Rockwell Schwartz

Title to come…

By, Rockwell Schwartz, Co-Founder of Students for Critical Animal Studies and Co-Leader of the Vassar Animal Rights Coalition

Abstract

In 2009, Vassar College announced plans to reduce the size of the local deer herd, at the time numbering approximately 70 individuals, through the use of sharpshooting at the 527.5 acre Vassar Farm and Ecological Preserve. This plan came as the result of ecological studies performed at the VFEP that purported the deer had an adverse effect on biodiversity and their size should be limited to between 10 and 15 individuals. Despite its scientific grounding, this plan—which would ultimately be carried out in January 2010 and claim 64 lives—was met with public outrage and widespread opposition. Following the 2010 killing the herd size ultimately increased to above its pre-shooting count, as the decimation of the herd set off a compensatory rebound. Despite this, Vassar College moved forward with plans for a second and third round of killing, in January 2013 and January 2015. The kills are intended to take place every other year for an as yet undetermined period of time, demonstrating their ineffectuality as a sustained solution to supposed overpopulation.

Two female ecology professors and the female Field Station and Ecological Preserve Manager initiated the killings. The female Dean of Strategic Planning and female president of the college signed them off on them. All five decision-makers are white women. Yet, throughout the plethora of documents regarding the killings are references to practices employed at substantially larger and white male-managed ecological preserves. Notably, the victims of the shootings were overwhelmingly and intentionally females, with those presently pregnant as particular targets.

Drawing on the work of ecofeminist thinkers, such as that of the late Marti Kheel, I attempt to provide an analysis of the events at Vassar College by situating them in a larger history of masculinist, white conservationism in the United States.
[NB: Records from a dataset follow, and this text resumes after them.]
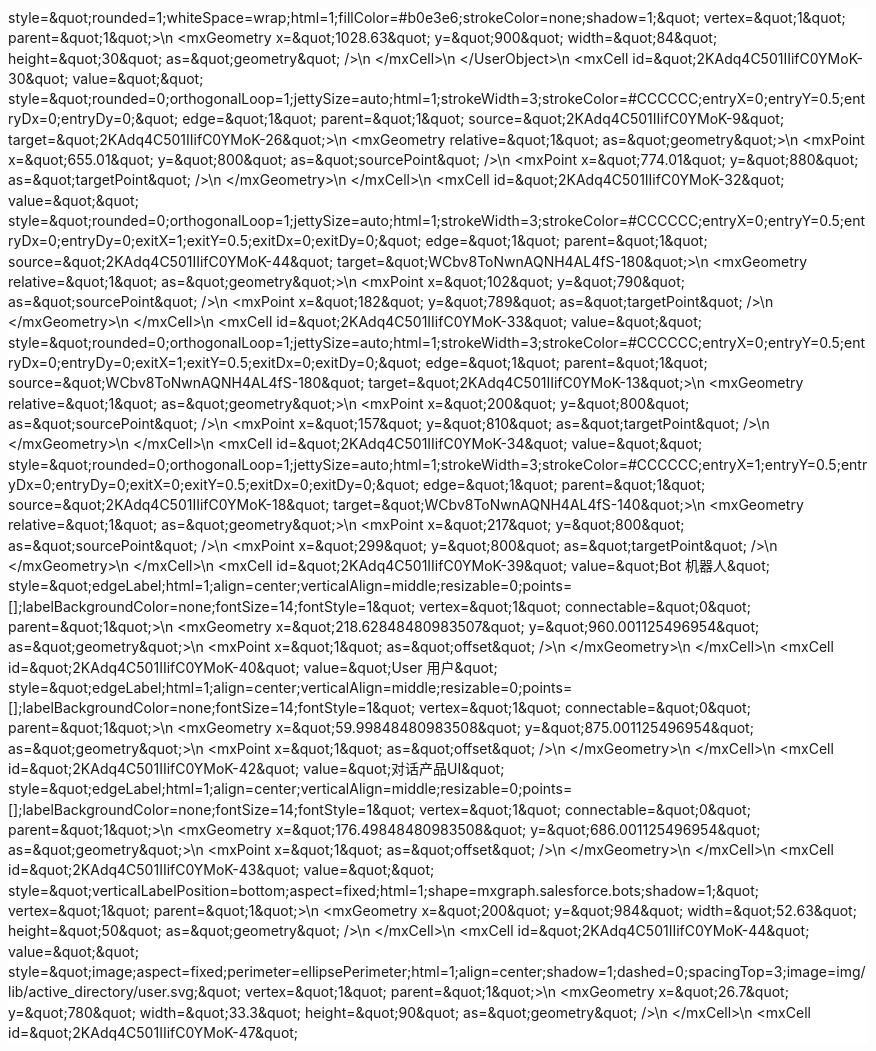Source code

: style=\&quot;rounded=1;whiteSpace=wrap;html=1;fillColor=#b0e3e6;strokeColor=none;shadow=1;\&quot; vertex=\&quot;1\&quot; parent=\&quot;1\&quot;&gt;\n            &lt;mxGeometry x=\&quot;1028.63\&quot; y=\&quot;900\&quot; width=\&quot;84\&quot; height=\&quot;30\&quot; as=\&quot;geometry\&quot; /&gt;\n          &lt;/mxCell&gt;\n        &lt;/UserObject&gt;\n        &lt;mxCell id=\&quot;2KAdq4C501IIifC0YMoK-30\&quot; value=\&quot;\&quot; style=\&quot;rounded=0;orthogonalLoop=1;jettySize=auto;html=1;strokeWidth=3;strokeColor=#CCCCCC;entryX=0;entryY=0.5;entryDx=0;entryDy=0;\&quot; edge=\&quot;1\&quot; parent=\&quot;1\&quot; source=\&quot;2KAdq4C501IIifC0YMoK-9\&quot; target=\&quot;2KAdq4C501IIifC0YMoK-26\&quot;&gt;\n          &lt;mxGeometry relative=\&quot;1\&quot; as=\&quot;geometry\&quot;&gt;\n            &lt;mxPoint x=\&quot;655.01\&quot; y=\&quot;800\&quot; as=\&quot;sourcePoint\&quot; /&gt;\n            &lt;mxPoint x=\&quot;774.01\&quot; y=\&quot;880\&quot; as=\&quot;targetPoint\&quot; /&gt;\n          &lt;/mxGeometry&gt;\n        &lt;/mxCell&gt;\n        &lt;mxCell id=\&quot;2KAdq4C501IIifC0YMoK-32\&quot; value=\&quot;\&quot; style=\&quot;rounded=0;orthogonalLoop=1;jettySize=auto;html=1;strokeWidth=3;strokeColor=#CCCCCC;entryX=0;entryY=0.5;entryDx=0;entryDy=0;exitX=1;exitY=0.5;exitDx=0;exitDy=0;\&quot; edge=\&quot;1\&quot; parent=\&quot;1\&quot; source=\&quot;2KAdq4C501IIifC0YMoK-44\&quot; target=\&quot;WCbv8ToNwnAQNH4AL4fS-180\&quot;&gt;\n          &lt;mxGeometry relative=\&quot;1\&quot; as=\&quot;geometry\&quot;&gt;\n            &lt;mxPoint x=\&quot;102\&quot; y=\&quot;790\&quot; as=\&quot;sourcePoint\&quot; /&gt;\n            &lt;mxPoint x=\&quot;182\&quot; y=\&quot;789\&quot; as=\&quot;targetPoint\&quot; /&gt;\n          &lt;/mxGeometry&gt;\n        &lt;/mxCell&gt;\n        &lt;mxCell id=\&quot;2KAdq4C501IIifC0YMoK-33\&quot; value=\&quot;\&quot; style=\&quot;rounded=0;orthogonalLoop=1;jettySize=auto;html=1;strokeWidth=3;strokeColor=#CCCCCC;entryX=0;entryY=0.5;entryDx=0;entryDy=0;exitX=1;exitY=0.5;exitDx=0;exitDy=0;\&quot; edge=\&quot;1\&quot; parent=\&quot;1\&quot; source=\&quot;WCbv8ToNwnAQNH4AL4fS-180\&quot; target=\&quot;2KAdq4C501IIifC0YMoK-13\&quot;&gt;\n          &lt;mxGeometry relative=\&quot;1\&quot; as=\&quot;geometry\&quot;&gt;\n            &lt;mxPoint x=\&quot;200\&quot; y=\&quot;800\&quot; as=\&quot;sourcePoint\&quot; /&gt;\n            &lt;mxPoint x=\&quot;157\&quot; y=\&quot;810\&quot; as=\&quot;targetPoint\&quot; /&gt;\n          &lt;/mxGeometry&gt;\n        &lt;/mxCell&gt;\n        &lt;mxCell id=\&quot;2KAdq4C501IIifC0YMoK-34\&quot; value=\&quot;\&quot; style=\&quot;rounded=0;orthogonalLoop=1;jettySize=auto;html=1;strokeWidth=3;strokeColor=#CCCCCC;entryX=1;entryY=0.5;entryDx=0;entryDy=0;exitX=0;exitY=0.5;exitDx=0;exitDy=0;\&quot; edge=\&quot;1\&quot; parent=\&quot;1\&quot; source=\&quot;2KAdq4C501IIifC0YMoK-18\&quot; target=\&quot;WCbv8ToNwnAQNH4AL4fS-140\&quot;&gt;\n          &lt;mxGeometry relative=\&quot;1\&quot; as=\&quot;geometry\&quot;&gt;\n            &lt;mxPoint x=\&quot;217\&quot; y=\&quot;800\&quot; as=\&quot;sourcePoint\&quot; /&gt;\n            &lt;mxPoint x=\&quot;299\&quot; y=\&quot;800\&quot; as=\&quot;targetPoint\&quot; /&gt;\n          &lt;/mxGeometry&gt;\n        &lt;/mxCell&gt;\n        &lt;mxCell id=\&quot;2KAdq4C501IIifC0YMoK-39\&quot; value=\&quot;Bot 机器人\&quot; style=\&quot;edgeLabel;html=1;align=center;verticalAlign=middle;resizable=0;points=[];labelBackgroundColor=none;fontSize=14;fontStyle=1\&quot; vertex=\&quot;1\&quot; connectable=\&quot;0\&quot; parent=\&quot;1\&quot;&gt;\n          &lt;mxGeometry x=\&quot;218.62848480983507\&quot; y=\&quot;960.001125496954\&quot; as=\&quot;geometry\&quot;&gt;\n            &lt;mxPoint x=\&quot;1\&quot; as=\&quot;offset\&quot; /&gt;\n          &lt;/mxGeometry&gt;\n        &lt;/mxCell&gt;\n        &lt;mxCell id=\&quot;2KAdq4C501IIifC0YMoK-40\&quot; value=\&quot;User 用户\&quot; style=\&quot;edgeLabel;html=1;align=center;verticalAlign=middle;resizable=0;points=[];labelBackgroundColor=none;fontSize=14;fontStyle=1\&quot; vertex=\&quot;1\&quot; connectable=\&quot;0\&quot; parent=\&quot;1\&quot;&gt;\n          &lt;mxGeometry x=\&quot;59.99848480983508\&quot; y=\&quot;875.001125496954\&quot; as=\&quot;geometry\&quot;&gt;\n            &lt;mxPoint x=\&quot;1\&quot; as=\&quot;offset\&quot; /&gt;\n          &lt;/mxGeometry&gt;\n        &lt;/mxCell&gt;\n        &lt;mxCell id=\&quot;2KAdq4C501IIifC0YMoK-42\&quot; value=\&quot;对话产品UI\&quot; style=\&quot;edgeLabel;html=1;align=center;verticalAlign=middle;resizable=0;points=[];labelBackgroundColor=none;fontSize=14;fontStyle=1\&quot; vertex=\&quot;1\&quot; connectable=\&quot;0\&quot; parent=\&quot;1\&quot;&gt;\n          &lt;mxGeometry x=\&quot;176.49848480983508\&quot; y=\&quot;686.001125496954\&quot; as=\&quot;geometry\&quot;&gt;\n            &lt;mxPoint x=\&quot;1\&quot; as=\&quot;offset\&quot; /&gt;\n          &lt;/mxGeometry&gt;\n        &lt;/mxCell&gt;\n        &lt;mxCell id=\&quot;2KAdq4C501IIifC0YMoK-43\&quot; value=\&quot;\&quot; style=\&quot;verticalLabelPosition=bottom;aspect=fixed;html=1;shape=mxgraph.salesforce.bots;shadow=1;\&quot; vertex=\&quot;1\&quot; parent=\&quot;1\&quot;&gt;\n          &lt;mxGeometry x=\&quot;200\&quot; y=\&quot;984\&quot; width=\&quot;52.63\&quot; height=\&quot;50\&quot; as=\&quot;geometry\&quot; /&gt;\n        &lt;/mxCell&gt;\n        &lt;mxCell id=\&quot;2KAdq4C501IIifC0YMoK-44\&quot; value=\&quot;\&quot; style=\&quot;image;aspect=fixed;perimeter=ellipsePerimeter;html=1;align=center;shadow=1;dashed=0;spacingTop=3;image=img/lib/active_directory/user.svg;\&quot; vertex=\&quot;1\&quot; parent=\&quot;1\&quot;&gt;\n          &lt;mxGeometry x=\&quot;26.7\&quot; y=\&quot;780\&quot; width=\&quot;33.3\&quot; height=\&quot;90\&quot; as=\&quot;geometry\&quot; /&gt;\n        &lt;/mxCell&gt;\n        &lt;mxCell id=\&quot;2KAdq4C501IIifC0YMoK-47\&quot;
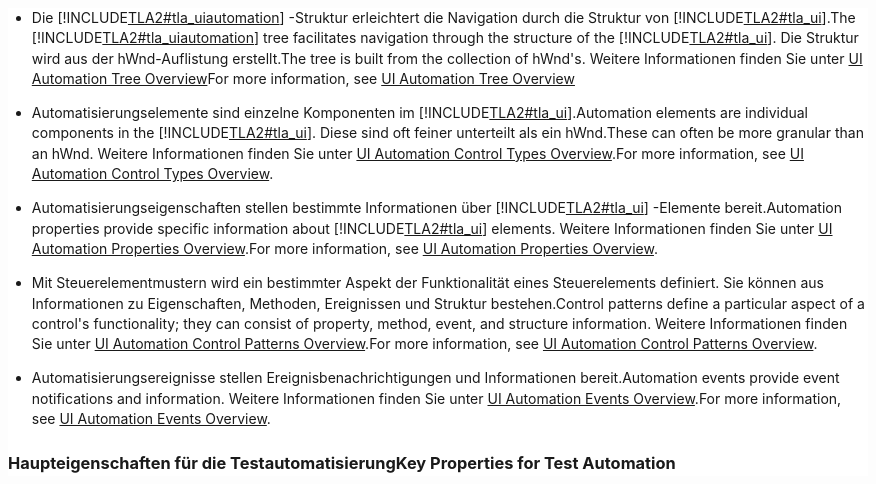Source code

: -   <span data-ttu-id="14b32-160">Die [!INCLUDE[TLA2#tla_uiautomation](../../../includes/tla2sharptla-uiautomation-md.md)] -Struktur erleichtert die Navigation durch die Struktur von [!INCLUDE[TLA2#tla_ui](../../../includes/tla2sharptla-ui-md.md)].</span><span class="sxs-lookup"><span data-stu-id="14b32-160">The [!INCLUDE[TLA2#tla_uiautomation](../../../includes/tla2sharptla-uiautomation-md.md)] tree facilitates navigation through the structure of the [!INCLUDE[TLA2#tla_ui](../../../includes/tla2sharptla-ui-md.md)].</span></span> <span data-ttu-id="14b32-161">Die Struktur wird aus der hWnd-Auflistung erstellt.</span><span class="sxs-lookup"><span data-stu-id="14b32-161">The tree is built from the collection of hWnd's.</span></span> <span data-ttu-id="14b32-162">Weitere Informationen finden Sie unter [UI Automation Tree Overview](../../../docs/framework/ui-automation/ui-automation-tree-overview.md)</span><span class="sxs-lookup"><span data-stu-id="14b32-162">For more information, see [UI Automation Tree Overview](../../../docs/framework/ui-automation/ui-automation-tree-overview.md)</span></span>  
  
-   <span data-ttu-id="14b32-163">Automatisierungselemente sind einzelne Komponenten im [!INCLUDE[TLA2#tla_ui](../../../includes/tla2sharptla-ui-md.md)].</span><span class="sxs-lookup"><span data-stu-id="14b32-163">Automation elements are individual components in the [!INCLUDE[TLA2#tla_ui](../../../includes/tla2sharptla-ui-md.md)].</span></span> <span data-ttu-id="14b32-164">Diese sind oft feiner unterteilt als ein hWnd.</span><span class="sxs-lookup"><span data-stu-id="14b32-164">These can often be more granular than an hWnd.</span></span> <span data-ttu-id="14b32-165">Weitere Informationen finden Sie unter [UI Automation Control Types Overview](../../../docs/framework/ui-automation/ui-automation-control-types-overview.md).</span><span class="sxs-lookup"><span data-stu-id="14b32-165">For more information, see [UI Automation Control Types Overview](../../../docs/framework/ui-automation/ui-automation-control-types-overview.md).</span></span>  
  
-   <span data-ttu-id="14b32-166">Automatisierungseigenschaften stellen bestimmte Informationen über [!INCLUDE[TLA2#tla_ui](../../../includes/tla2sharptla-ui-md.md)] -Elemente bereit.</span><span class="sxs-lookup"><span data-stu-id="14b32-166">Automation properties provide specific information about [!INCLUDE[TLA2#tla_ui](../../../includes/tla2sharptla-ui-md.md)] elements.</span></span> <span data-ttu-id="14b32-167">Weitere Informationen finden Sie unter [UI Automation Properties Overview](../../../docs/framework/ui-automation/ui-automation-properties-overview.md).</span><span class="sxs-lookup"><span data-stu-id="14b32-167">For more information, see [UI Automation Properties Overview](../../../docs/framework/ui-automation/ui-automation-properties-overview.md).</span></span>  
  
-   <span data-ttu-id="14b32-168">Mit Steuerelementmustern wird ein bestimmter Aspekt der Funktionalität eines Steuerelements definiert. Sie können aus Informationen zu Eigenschaften, Methoden, Ereignissen und Struktur bestehen.</span><span class="sxs-lookup"><span data-stu-id="14b32-168">Control patterns define a particular aspect of a control's functionality; they can consist of property, method, event, and structure information.</span></span> <span data-ttu-id="14b32-169">Weitere Informationen finden Sie unter [UI Automation Control Patterns Overview](../../../docs/framework/ui-automation/ui-automation-control-patterns-overview.md).</span><span class="sxs-lookup"><span data-stu-id="14b32-169">For more information, see [UI Automation Control Patterns Overview](../../../docs/framework/ui-automation/ui-automation-control-patterns-overview.md).</span></span>  
  
-   <span data-ttu-id="14b32-170">Automatisierungsereignisse stellen Ereignisbenachrichtigungen und Informationen bereit.</span><span class="sxs-lookup"><span data-stu-id="14b32-170">Automation events provide event notifications and information.</span></span> <span data-ttu-id="14b32-171">Weitere Informationen finden Sie unter [UI Automation Events Overview](../../../docs/framework/ui-automation/ui-automation-events-overview.md).</span><span class="sxs-lookup"><span data-stu-id="14b32-171">For more information, see [UI Automation Events Overview](../../../docs/framework/ui-automation/ui-automation-events-overview.md).</span></span>  
  
<a name="Key_properties_critical_to_test_automation"></a>   
### <a name="key-properties-for-test-automation"></a><span data-ttu-id="14b32-172">Haupteigenschaften für die Testautomatisierung</span><span class="sxs-lookup"><span data-stu-id="14b32-172">Key Properties for Test Automation</span></span>  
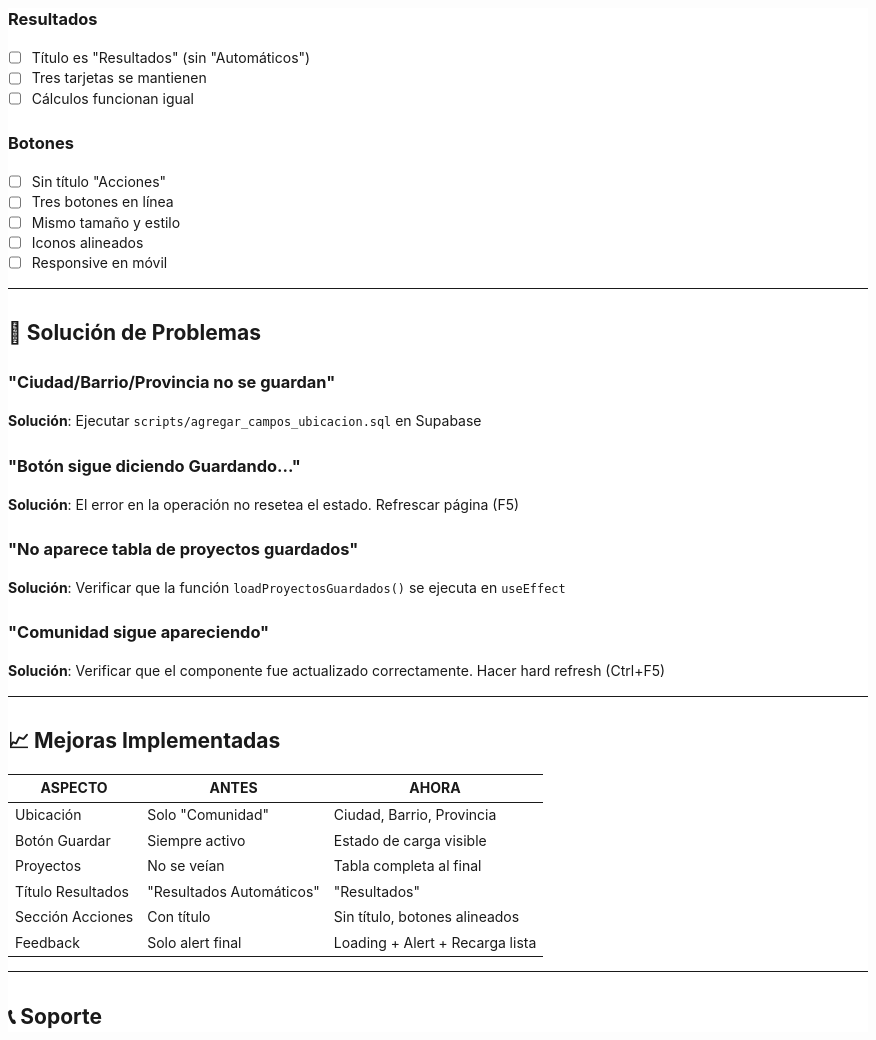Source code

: ### Resultados
- [ ] Título es "Resultados" (sin "Automáticos")
- [ ] Tres tarjetas se mantienen
- [ ] Cálculos funcionan igual

### Botones
- [ ] Sin título "Acciones"
- [ ] Tres botones en línea
- [ ] Mismo tamaño y estilo
- [ ] Iconos alineados
- [ ] Responsive en móvil

---

## 🐛 Solución de Problemas

### "Ciudad/Barrio/Provincia no se guardan"
**Solución**: Ejecutar `scripts/agregar_campos_ubicacion.sql` en Supabase

### "Botón sigue diciendo Guardando..."
**Solución**: El error en la operación no resetea el estado. Refrescar página (F5)

### "No aparece tabla de proyectos guardados"
**Solución**: Verificar que la función `loadProyectosGuardados()` se ejecuta en `useEffect`

### "Comunidad sigue apareciendo"
**Solución**: Verificar que el componente fue actualizado correctamente. Hacer hard refresh (Ctrl+F5)

---

## 📈 Mejoras Implementadas

| ASPECTO | ANTES | AHORA |
|---------|-------|-------|
| Ubicación | Solo "Comunidad" | Ciudad, Barrio, Provincia |
| Botón Guardar | Siempre activo | Estado de carga visible |
| Proyectos | No se veían | Tabla completa al final |
| Título Resultados | "Resultados Automáticos" | "Resultados" |
| Sección Acciones | Con título | Sin título, botones alineados |
| Feedback | Solo alert final | Loading + Alert + Recarga lista |

---

## 📞 Soporte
The historian Matt Cartmill states that “the connection of hunting with masculinity runs deep and hunters and their critics often comment on it. Hunting has been a historically male activity throughout most of Western history.” Kheel, author of Nature Ethics, states that in the latter half of the 1800s, middle-class America saw manhood and the environment as at risk. From there came “virile impulses” that established how men should engage with the natural environment and emerged the gentleman hunter. He blamed “the lower classes and nonwhite races for the destruction of wildlife” and “sought to portray their form of hunting as uniquely civilized, in contrast to instinctual, uncontrolled hunting of the savage ‘races’ and lower classes.” These white men would go on to establish conservationist policy and agencies, institutionalizing violence as science.

By drawing on this history, I seek to explore how white women operating in a traditionally male field and draw on male-dominated policy came to initiate and carry out repeated deer shootings at the small property at Vassar College.

Bio

Rockwell Schwartz is a senior majoring in “Science, Technology, and Society” at Vassar College in Poughkeepsie, NY, where she co-organized the first Students for Critical Animal Studies conference in February 2013 and helps lead the Vassar Animal Rights Coalition. She is also involved in human-centered social causes, working with hunger-relief and domestic violence services in Poughkeepsie. She lives with two rescued chickens, Tabitha and Letty.